Definition:
A voice or mask that an author, speaker, or performer puts on for a particular purpose. Plural: personae or personas.
See also:
- "Defence and Happiness of Married Life," by Joseph Addison
- Ethos
- First-Person Point of View
- Implied Author
- Narrator
- "New Year's Eve," by Charles Lamb
- Second Persona
- Voice
Etymology:
From the Latin, "mask"Observations:
- "[L]ike the 'I' of the lyric and of the real and invented autobiography, the 'I' of the essayist is a mask."
(Joseph P. Clancy, "The Literary Genres in Theory and Practice." College English, April 1967) - "The artful 'I' of an essay can be as chameleon as any narrator in fiction."
(Edward Hoagland, "What I Think, What I Am") - "Writing is a form of imposture. I'm not at all sure I am anything like the person I seem to a reader. . . .
"[T]he man on paper is always a more admirable character than his creator, who is a miserable creature of nose colds, minor compromises, and sudden flights into nobility. . . . I suppose readers who feel friendly toward someone whose work they like seldom realize that they are drawn more toward a set of aspirations than toward a human being."
(E.B. White, Letters of E.B. White, ed. by Dorothy Lobrano Guth. Harper, 1976) - Person and Persona
"Persona is the Latin word for the masks used in the Greek drama. It meant that the actor was heard and his identity recognized by others through the sounds that issued from the open mask mouth. From it the word 'person' emerged to express the idea of a human being who meant something, who represented something, and who seemed to have some defined connectedness with others by action or affects. (We still use 'person' to connote this: we say of an infant who begins to show awareness of self in relation to others, 'He's becoming a person.') A person makes himself known, felt, taken in by others, through his particular roles and their functions. Some of his personae--his masks--are readily detachable and put aside, but others become fused with his skin and bone."

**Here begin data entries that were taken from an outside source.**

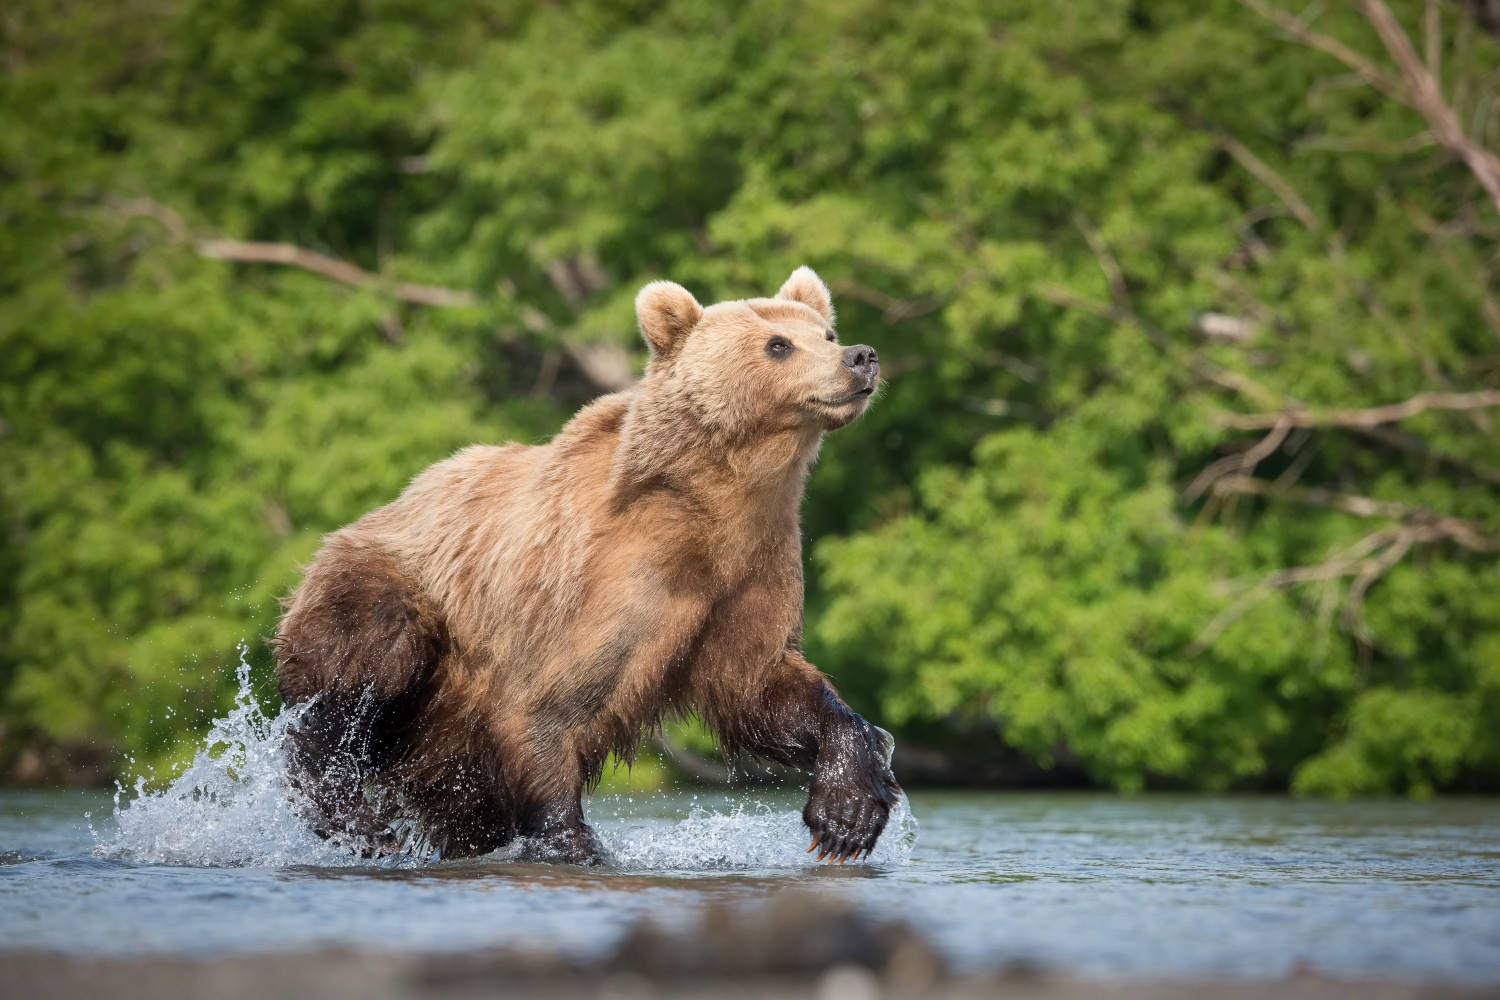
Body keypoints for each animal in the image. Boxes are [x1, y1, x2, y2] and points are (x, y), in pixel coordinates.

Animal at [271, 268, 900, 869]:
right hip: (392, 587)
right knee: (364, 666)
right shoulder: (593, 585)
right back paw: (357, 818)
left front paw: (847, 816)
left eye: (826, 333)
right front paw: (573, 844)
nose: (861, 355)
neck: (711, 509)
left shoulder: (751, 572)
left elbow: (763, 686)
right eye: (777, 344)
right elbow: (545, 710)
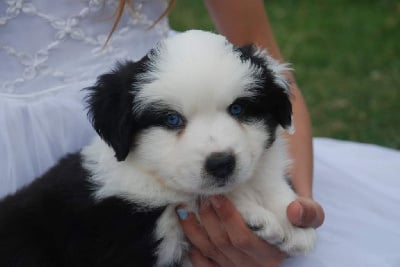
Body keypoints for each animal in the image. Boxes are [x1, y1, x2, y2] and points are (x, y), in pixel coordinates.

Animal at [0, 30, 316, 266]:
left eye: (238, 108)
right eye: (172, 119)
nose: (221, 164)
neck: (154, 176)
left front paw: (289, 217)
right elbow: (197, 200)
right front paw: (259, 215)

(Helen Harris Perlman, Persona: Social Role and Personality. Univ. of Chicago Press, 1986) - Hemingway's Public Persona
"According to those who knew him well, Hemingway was a sensitive, often shy man whose enthusiasm for life was balanced by his ability to listen intently . . .. That was not the Hemingway of the news stories. The media wanted and encouraged a brawnier Hemingway, a two-fisted man whose life was fraught with dangers. The author, a newspaper man by training, was complicit in this creation of a public persona, a Hemingway that was not without factual basis, but also not the whole man. Critics, especially, but the public as well, Hemingway hinted in his 1933 letter to [Maxwell] Perkins, were eager 'automatically' to 'label' Hemingway's characters as himself, which helped establish the Hemingway persona, a media-created Hemingway that would shadow--and overshadow--the man and writer."
(Michael Reynolds, "Hemingway in Our Times." The New York Times, July 11, 1999) - Borges and the Other Self
"It is to my other self, to Borges, that things happen. I walk about Buenos Aires and I pause, almost mechanically, to contemplate the arch of an entry or the portal of a church; news of Borges comes to me in the mail, and I see his name on a short list of professors or in a biographical dictionary. I am fond of hourglasses, maps, 18th-century typography, the etymology of words, the tang of coffee, and the prose of Stevenson; the other one shares these enthusiasms, but in a rather vain, theatrical way. . . .
"I cannot tell which one of us is writing this page."